Last week, Finance Minister Arun Jaitley singled out healthcare as one of the services that could drive the Indian growth story.
Elsewhere in the country though, the same week, another disturbing development unravelled as initial reports emerged on the death of 11 women at a routine mass sterilization camp in Bilaspur, Chattisgarh.
The contrast is stark. But if the Government is keen on building its strengths globally as a maker of quality medicines and provider of skilled doctors, it will have to fix its basic healthcare systems at home.
GMP enforcement
At ground-zero Bilaspur, the details that emerge trace the all too familiar contours of unhygienic conditions, medicines of suspect quality and questionable regulatory clearances.
Some of these manufacturing concerns had come up in the pharmaceutical context, when a bunch of India-based companies including Ranbaxy and Wockhardt faced regulatory action in the United States, for transgressions that included possible hair on a medicine and open drains in a manufacturing plant.
According to reports from Bilaspur, Mahawar Pharmaceuticals, the company that supplied the antibiotic Ciprofloxacin to the sterilisation programme, had in fact been black-listed by the Government years ago.

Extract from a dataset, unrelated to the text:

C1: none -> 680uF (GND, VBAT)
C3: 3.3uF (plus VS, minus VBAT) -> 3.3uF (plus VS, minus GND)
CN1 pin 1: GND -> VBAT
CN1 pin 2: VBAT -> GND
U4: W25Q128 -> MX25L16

A Union Health Ministry official observes that such incidents are aberrations, and drug companies are mandated to adhere to Good Manufacturing Practices (GMP) norms. But then again, Mahawar, according to reports, had its GMP certification in place as well.

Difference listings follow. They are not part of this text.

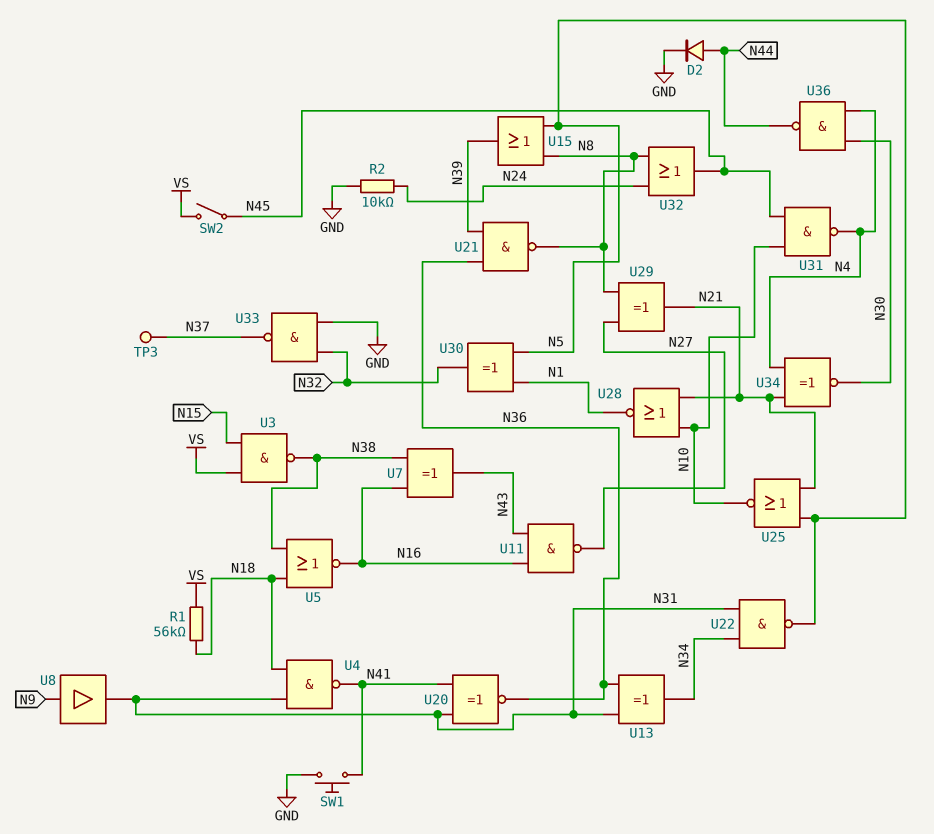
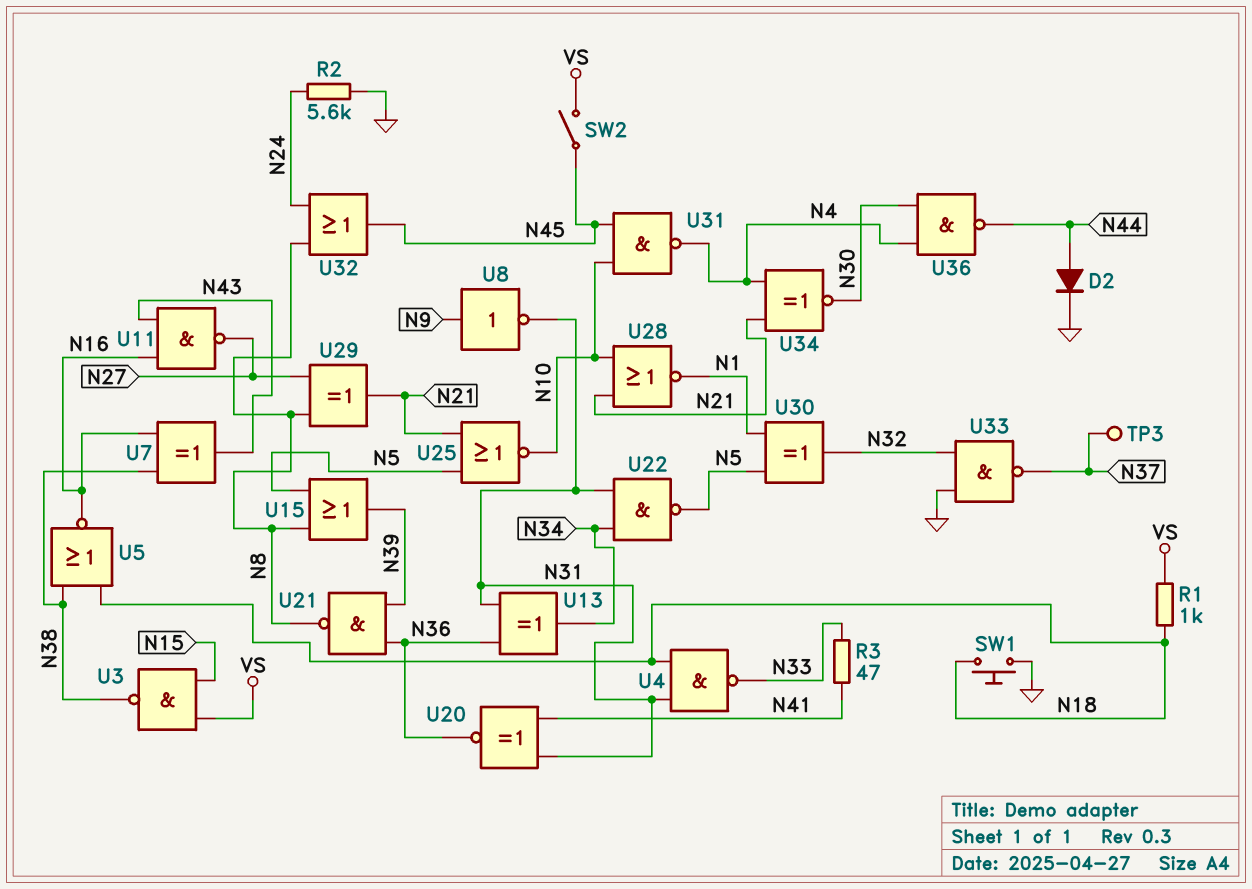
R1: 56k (N18, VS) -> 1k (N18, VS)
R2: 10k (GND, N24) -> 5.6k (GND, N24)
R3: none -> 47 (N33, N41)
SW1: button (GND, N41) -> button (GND, N18)
U4: NAND (in N18, in N31, out N41) -> NAND (in N18, in N31, out N33)
U8: buffer (in N9, out N31) -> NOT (in N9, out N31)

“I squarely blame the local regulatory authority and the procurement agency,” says Daara Patel of the Indian Drug Manufacturers’ Association, a platform for small and medium drugmakers. “Why did they buy from a blacklisted company, what procedures and protocols did they use,” he says, adding that one such incident gives the industry a bad name.
Even as final reports are awaited on the sterilisation tragedy, the incident puts a spotlight on the enforcement of good manufacturing practices, the fact that health is a State subject and that drug regulatory bodies across the country are severely short of hands.
Medical tourism
Closely linked to the pharmaceutical world, is the healthcare arena, where Indian hospitals look to attract patients from across the world, on the promise of quality service at a fraction of the cost they would pay in a developed market.
Would incidents like the Bilaspur tragedy inspire much confidence in the country’s healthcare?
“There is only one way to look at it, and that is to fix accountability and ensure quality compliance,” says Ratan Jalan, a veteran on healthcare and head of Medium Healthcare Consulting.
Whether it is the fire at Kolkata’s AMRI hospital, newborns being kidnapped in hospitals or the Bilaspur incident, the apathy needs to stop and someone needs to be held accountable, he observes.
But it may not directly dampen the prospect of overseas patients coming to India, he observes, given the inherent contradiction in the country that is home to both the richest and the economically down-trodden sections of society.